Così siamo seduti qua sulla pietra fredda, ben vestiti e coperti perché non fa certo caldo in questo periodo e guardiamo distrattamente la gente che va e viene davanti a noi in questa grande piazza dove ci troviamo spesso tutti.
- Allora, come va all’università? - Chiedo dopo poco, cercando di approfittare. Lui sussulta e si rilassa subito con un sorriso calmo e tranquillo, quello che non ha avuto per tutta la serata perché ha fatto il matto.
- Bene. È interessante! Certe lezioni sembrano fatte per me! - Ridacchio.
- Ti fai psicanalizzare? - Si è iscritto a psicologia per questo, del resto. Lui ride illuminandosi in quel suo tipico modo che mi fa sempre diventare matto. Spontaneo. Ma è così solo quando è con me. Riconosco il mio Jacoby e il calore, la gioia, l’euforia tornano in me.
- Sto cercando di analizzarmi da solo, ma è fottutamente difficile! Però per quando mi laureo ci riuscirò! - La fa facile come sempre, ma sappiamo entrambi che non lo è.
- E la lezione del suicidio come è andata? - Non so nemmeno se l’ha avuta. Era andato principalmente per questo. Lui mi guarda sorpreso e fa l’aria triste. A James non va molto bene, è un cammino davvero lungo, però ce la sta facendo. Non ha avuto ricadute.
- Bene, bene. -
- Non ci hai capito niente, eh? - E lui ridendo annuisce abbracciandosi le ginocchia.
- Un cazzo! - Rido anche io per la sua spontaneità e perché lo conosco così bene che posso parlare per lui, nonostante questa specie di distacco, questo passo indietro.
È sempre così bello stare con lui da solo.
- Forse non c’è niente da capire, non credi? - Sospira e si appoggia coi gomiti all’indietro, allunga le gambe e mi guarda la nuca pensieroso.
- Non saprei. Credo che la mente a volte giochi brutti scherzi. Vorrei solo capire come superarli. - Lo guardo da oltre la mia spalla con aria comprensiva, di chi sa a cosa si riferisce.
- Ci sono ancora i ronzii? - Non ne abbiamo mai, mai parlato. Cioè la prima volta che mi ha accennato al problema di sentire ronzii e poi quella volta che li ha sentiti davanti a me. Stop. Però glielo chiedo come se ne parlassimo sempre. Lui si tende un attimo, ma visto che sono io non si oppone.
- No. Con Kelly va bene, sai... la conosco da molto, abbiamo avuto un paio di mezze storie fra alti e bassi... poi dopo l’estate del diploma, dopo che non la vedevo da un po’, l’ho rivista ed è stato come un flash. Era cambiata in un paio di mesi che non la vedevo e poi non so... mi è apparsa diversa. Matura. E così non me la sono fatta sfuggire. Credo che sia l’unica donna in grado di gestirmi e sopportarmi. Ovviamente è presto, ma per ora va bene! -
All’inizio va sempre bene, bisogna vedere dopo...
Ma non glielo dico. Annuisco mentre la gelosia mi invade violenta, non mi piace come mi sento, evito il suo sguardo e mi torturo ancora un po’.
- E dov’è stasera? - Non parlo mai di lei e lui non lo fa con me.

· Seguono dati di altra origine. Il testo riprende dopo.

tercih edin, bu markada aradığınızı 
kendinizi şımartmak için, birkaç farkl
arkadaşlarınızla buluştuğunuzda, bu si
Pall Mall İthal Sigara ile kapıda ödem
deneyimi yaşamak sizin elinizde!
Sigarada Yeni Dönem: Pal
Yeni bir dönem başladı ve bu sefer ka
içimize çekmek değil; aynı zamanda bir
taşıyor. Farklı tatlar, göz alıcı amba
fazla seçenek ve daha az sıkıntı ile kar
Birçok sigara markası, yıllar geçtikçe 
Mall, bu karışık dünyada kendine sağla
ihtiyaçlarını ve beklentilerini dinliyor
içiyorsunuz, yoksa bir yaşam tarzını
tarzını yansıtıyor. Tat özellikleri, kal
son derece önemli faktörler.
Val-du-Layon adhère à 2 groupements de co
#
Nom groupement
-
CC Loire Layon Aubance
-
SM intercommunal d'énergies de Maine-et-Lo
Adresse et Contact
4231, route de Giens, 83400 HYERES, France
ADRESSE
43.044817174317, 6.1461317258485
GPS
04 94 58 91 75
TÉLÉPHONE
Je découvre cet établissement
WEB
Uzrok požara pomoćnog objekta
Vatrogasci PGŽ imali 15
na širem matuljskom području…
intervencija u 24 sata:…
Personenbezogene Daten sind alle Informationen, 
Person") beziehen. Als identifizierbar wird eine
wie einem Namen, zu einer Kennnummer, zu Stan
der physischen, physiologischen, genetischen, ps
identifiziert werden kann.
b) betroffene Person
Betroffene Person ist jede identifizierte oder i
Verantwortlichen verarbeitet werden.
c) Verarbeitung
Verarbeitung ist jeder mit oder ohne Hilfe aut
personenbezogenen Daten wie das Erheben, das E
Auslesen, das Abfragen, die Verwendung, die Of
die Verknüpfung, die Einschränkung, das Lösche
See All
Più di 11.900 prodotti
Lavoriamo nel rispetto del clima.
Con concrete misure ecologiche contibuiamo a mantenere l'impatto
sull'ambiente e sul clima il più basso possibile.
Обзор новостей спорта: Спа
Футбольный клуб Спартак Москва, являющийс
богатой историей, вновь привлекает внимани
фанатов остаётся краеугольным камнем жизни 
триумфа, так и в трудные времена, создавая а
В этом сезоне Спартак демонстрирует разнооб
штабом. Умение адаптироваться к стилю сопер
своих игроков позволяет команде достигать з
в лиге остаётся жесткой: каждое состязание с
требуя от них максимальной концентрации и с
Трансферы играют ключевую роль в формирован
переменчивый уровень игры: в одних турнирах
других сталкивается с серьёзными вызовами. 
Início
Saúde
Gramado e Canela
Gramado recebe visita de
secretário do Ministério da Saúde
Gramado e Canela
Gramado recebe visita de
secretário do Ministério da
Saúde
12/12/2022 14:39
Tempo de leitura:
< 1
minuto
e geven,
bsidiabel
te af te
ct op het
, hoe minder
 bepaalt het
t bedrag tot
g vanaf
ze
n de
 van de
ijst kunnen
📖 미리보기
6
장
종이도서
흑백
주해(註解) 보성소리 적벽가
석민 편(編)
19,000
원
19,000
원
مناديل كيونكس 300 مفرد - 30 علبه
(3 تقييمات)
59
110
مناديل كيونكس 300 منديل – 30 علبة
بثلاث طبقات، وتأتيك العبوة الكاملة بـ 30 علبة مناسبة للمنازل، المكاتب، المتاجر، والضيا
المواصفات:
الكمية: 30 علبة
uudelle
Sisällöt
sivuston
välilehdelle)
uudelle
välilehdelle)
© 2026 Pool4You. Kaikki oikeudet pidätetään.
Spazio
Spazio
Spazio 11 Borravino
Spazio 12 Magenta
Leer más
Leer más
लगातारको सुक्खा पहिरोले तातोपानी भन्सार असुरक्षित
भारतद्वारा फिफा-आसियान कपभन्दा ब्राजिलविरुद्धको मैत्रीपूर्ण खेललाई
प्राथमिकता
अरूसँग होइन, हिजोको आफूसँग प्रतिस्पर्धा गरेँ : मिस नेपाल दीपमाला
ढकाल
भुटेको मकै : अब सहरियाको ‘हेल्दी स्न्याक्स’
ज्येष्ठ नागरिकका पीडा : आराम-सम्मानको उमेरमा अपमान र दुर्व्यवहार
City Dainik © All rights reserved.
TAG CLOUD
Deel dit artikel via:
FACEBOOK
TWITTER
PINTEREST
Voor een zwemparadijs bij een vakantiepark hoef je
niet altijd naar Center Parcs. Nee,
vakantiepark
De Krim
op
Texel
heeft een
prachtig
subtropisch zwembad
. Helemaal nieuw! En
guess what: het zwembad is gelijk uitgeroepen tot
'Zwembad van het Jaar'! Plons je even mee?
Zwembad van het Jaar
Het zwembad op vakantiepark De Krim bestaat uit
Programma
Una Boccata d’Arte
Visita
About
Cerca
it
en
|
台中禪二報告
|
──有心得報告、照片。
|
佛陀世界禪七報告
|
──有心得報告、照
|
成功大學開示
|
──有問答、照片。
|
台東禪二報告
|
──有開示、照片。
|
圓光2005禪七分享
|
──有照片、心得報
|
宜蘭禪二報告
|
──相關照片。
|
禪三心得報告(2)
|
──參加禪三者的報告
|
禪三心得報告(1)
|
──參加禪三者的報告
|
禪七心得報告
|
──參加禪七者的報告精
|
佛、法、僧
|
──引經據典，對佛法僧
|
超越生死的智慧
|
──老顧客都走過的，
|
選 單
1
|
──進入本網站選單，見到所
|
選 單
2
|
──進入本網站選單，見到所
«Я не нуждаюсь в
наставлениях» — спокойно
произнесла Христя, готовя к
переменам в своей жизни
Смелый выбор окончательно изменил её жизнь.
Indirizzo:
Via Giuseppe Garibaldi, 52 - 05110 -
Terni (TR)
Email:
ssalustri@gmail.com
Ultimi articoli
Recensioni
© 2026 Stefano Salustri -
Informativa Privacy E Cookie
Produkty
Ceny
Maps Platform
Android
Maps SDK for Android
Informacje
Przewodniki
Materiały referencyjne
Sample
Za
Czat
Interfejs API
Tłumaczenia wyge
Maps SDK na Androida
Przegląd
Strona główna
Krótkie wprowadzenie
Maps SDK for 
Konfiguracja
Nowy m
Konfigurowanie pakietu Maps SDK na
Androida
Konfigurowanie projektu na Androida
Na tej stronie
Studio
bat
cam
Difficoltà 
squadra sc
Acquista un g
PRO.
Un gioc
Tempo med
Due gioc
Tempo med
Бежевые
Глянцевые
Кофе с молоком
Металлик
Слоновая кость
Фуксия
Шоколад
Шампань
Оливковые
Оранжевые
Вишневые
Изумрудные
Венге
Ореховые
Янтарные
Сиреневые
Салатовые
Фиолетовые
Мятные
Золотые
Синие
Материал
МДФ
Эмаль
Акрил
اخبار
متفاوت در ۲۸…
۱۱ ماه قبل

- Aveva una roba sua. - Evasivo.
- Avete litigato? - Poi mi giro corrucciato: - Litigate mai? - Lui si corruga a sua volta senza capire la domanda, poi sorride divertito.
- Ehi amico, mi conosci... - A questo annuisco.
- Allora immagino di sì! - E così torniamo a ridere. Mi appoggio anche io coi gomiti come lui ed evitiamo di guardarci.
- E tu con la tua? - Alzo le spalle e piego le labbra all’ingiù.
- Anche lei aveva le sue cose da fare... - E torniamo a ridere perché sappiamo cosa significa quando si dice così.
- Litigato anche tu, eh? - Arriccio il naso.
- Con me non si litiga... - E lui annuisce vigorosamente.
- Oh lo so! - Rido ancora, sto così bene ora con lui che spero non smetta mai, che gli altri non arrivino e che tutto si fermi così. Se solo lui fosse così stabile sempre...
- Non so quanto durerà... - E così gli faccio capire che non è niente di speciale.
- Io spero che Kelly mi sopporti il più a lungo possibile, invece. Perché dove la trovo un’altra che mi ama? - Vorrei dirgli che forse basta si giri a guardare al suo fianco ma mi mordo la lingua. 
Questa cosa la possiamo controllare, ma so che è appena iniziata ed in fondo ne sono maledettamente felice.